PROBLEM TO SOLVE
Print every line of the data below, keeping each one unchanged and in its original order.

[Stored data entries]
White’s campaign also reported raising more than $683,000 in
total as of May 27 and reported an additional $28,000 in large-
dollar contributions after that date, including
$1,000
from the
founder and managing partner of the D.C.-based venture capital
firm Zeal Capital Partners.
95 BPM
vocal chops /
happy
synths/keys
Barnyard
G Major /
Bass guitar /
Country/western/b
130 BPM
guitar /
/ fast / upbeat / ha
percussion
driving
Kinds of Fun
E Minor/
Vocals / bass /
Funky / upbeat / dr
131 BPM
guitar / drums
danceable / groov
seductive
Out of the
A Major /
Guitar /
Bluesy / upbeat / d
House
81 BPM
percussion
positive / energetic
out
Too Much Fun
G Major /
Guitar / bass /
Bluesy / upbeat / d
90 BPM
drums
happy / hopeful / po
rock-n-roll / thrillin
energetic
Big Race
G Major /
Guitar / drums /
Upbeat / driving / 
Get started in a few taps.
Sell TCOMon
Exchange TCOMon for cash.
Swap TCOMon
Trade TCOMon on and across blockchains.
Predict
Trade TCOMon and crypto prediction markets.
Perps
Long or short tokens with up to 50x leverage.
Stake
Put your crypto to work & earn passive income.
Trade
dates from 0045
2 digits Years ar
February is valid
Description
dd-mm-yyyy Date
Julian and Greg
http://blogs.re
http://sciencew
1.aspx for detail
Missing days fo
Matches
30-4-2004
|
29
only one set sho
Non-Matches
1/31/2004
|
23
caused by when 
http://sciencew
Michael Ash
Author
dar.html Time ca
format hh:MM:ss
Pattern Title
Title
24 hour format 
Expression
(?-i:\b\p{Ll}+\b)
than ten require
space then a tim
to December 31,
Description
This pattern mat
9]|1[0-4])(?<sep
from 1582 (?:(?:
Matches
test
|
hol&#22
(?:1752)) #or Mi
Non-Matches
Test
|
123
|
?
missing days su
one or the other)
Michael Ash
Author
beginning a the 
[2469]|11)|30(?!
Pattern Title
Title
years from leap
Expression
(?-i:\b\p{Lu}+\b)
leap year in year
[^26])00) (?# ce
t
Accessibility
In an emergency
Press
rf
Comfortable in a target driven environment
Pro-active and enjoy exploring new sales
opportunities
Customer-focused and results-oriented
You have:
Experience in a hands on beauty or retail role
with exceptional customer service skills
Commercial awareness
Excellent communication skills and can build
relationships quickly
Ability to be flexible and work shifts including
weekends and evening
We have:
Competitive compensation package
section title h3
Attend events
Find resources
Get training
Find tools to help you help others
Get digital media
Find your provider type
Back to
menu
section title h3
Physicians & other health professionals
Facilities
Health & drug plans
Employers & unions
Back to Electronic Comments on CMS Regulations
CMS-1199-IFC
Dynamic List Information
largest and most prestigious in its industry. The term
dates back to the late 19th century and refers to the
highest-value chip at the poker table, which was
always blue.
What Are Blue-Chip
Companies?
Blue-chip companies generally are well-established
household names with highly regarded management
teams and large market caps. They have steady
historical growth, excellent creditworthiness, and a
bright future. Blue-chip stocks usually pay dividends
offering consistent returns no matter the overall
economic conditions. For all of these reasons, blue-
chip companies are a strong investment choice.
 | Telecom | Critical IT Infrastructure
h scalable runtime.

SOLUTION
White’s campaign also reported raising more than $683,000 in
total as of May 27 and reported an additional $28,000 in large-
dollar contributions after that date, including
$1,000
from the
founder and managing partner of the D.C.-based venture capital
firm Zeal Capital Partners.
95 BPM
vocal chops /
happy
synths/keys
Barnyard
G Major /
Bass guitar /
Country/western/b
130 BPM
guitar /
/ fast / upbeat / ha
percussion
driving
Kinds of Fun
E Minor/
Vocals / bass /
Funky / upbeat / dr
131 BPM
guitar / drums
danceable / groov
seductive
Out of the
A Major /
Guitar /
Bluesy / upbeat / d
House
81 BPM
percussion
positive / energetic
out
Too Much Fun
G Major /
Guitar / bass /
Bluesy / upbeat / d
90 BPM
drums
happy / hopeful / po
rock-n-roll / thrillin
energetic
Big Race
G Major /
Guitar / drums /
Upbeat / driving / 
Get started in a few taps.
Sell TCOMon
Exchange TCOMon for cash.
Swap TCOMon
Trade TCOMon on and across blockchains.
Predict
Trade TCOMon and crypto prediction markets.
Perps
Long or short tokens with up to 50x leverage.
Stake
Put your crypto to work & earn passive income.
Trade
dates from 0045
2 digits Years ar
February is valid
Description
dd-mm-yyyy Date
Julian and Greg
http://blogs.re
http://sciencew
1.aspx for detail
Missing days fo
Matches
30-4-2004
|
29
only one set sho
Non-Matches
1/31/2004
|
23
caused by when 
http://sciencew
Michael Ash
Author
dar.html Time ca
format hh:MM:ss
Pattern Title
Title
24 hour format 
Expression
(?-i:\b\p{Ll}+\b)
than ten require
space then a tim
to December 31,
Description
This pattern mat
9]|1[0-4])(?<sep
from 1582 (?:(?:
Matches
test
|
hol&#22
(?:1752)) #or Mi
Non-Matches
Test
|
123
|
?
missing days su
one or the other)
Michael Ash
Author
beginning a the 
[2469]|11)|30(?!
Pattern Title
Title
years from leap
Expression
(?-i:\b\p{Lu}+\b)
leap year in year
[^26])00) (?# ce
t
Accessibility
In an emergency
Press
rf
Comfortable in a target driven environment
Pro-active and enjoy exploring new sales
opportunities
Customer-focused and results-oriented
You have:
Experience in a hands on beauty or retail role
with exceptional customer service skills
Commercial awareness
Excellent communication skills and can build
relationships quickly
Ability to be flexible and work shifts including
weekends and evening
We have:
Competitive compensation package
section title h3
Attend events
Find resources
Get training
Find tools to help you help others
Get digital media
Find your provider type
Back to
menu
section title h3
Physicians & other health professionals
Facilities
Health & drug plans
Employers & unions
Back to Electronic Comments on CMS Regulations
CMS-1199-IFC
Dynamic List Information
largest and most prestigious in its industry. The term
dates back to the late 19th century and refers to the
highest-value chip at the poker table, which was
always blue.
What Are Blue-Chip
Companies?
Blue-chip companies generally are well-established
household names with highly regarded management
teams and large market caps. They have steady
historical growth, excellent creditworthiness, and a
bright future. Blue-chip stocks usually pay dividends
offering consistent returns no matter the overall
economic conditions. For all of these reasons, blue-
chip companies are a strong investment choice.
 | Telecom | Critical IT Infrastructure
h scalable runtime.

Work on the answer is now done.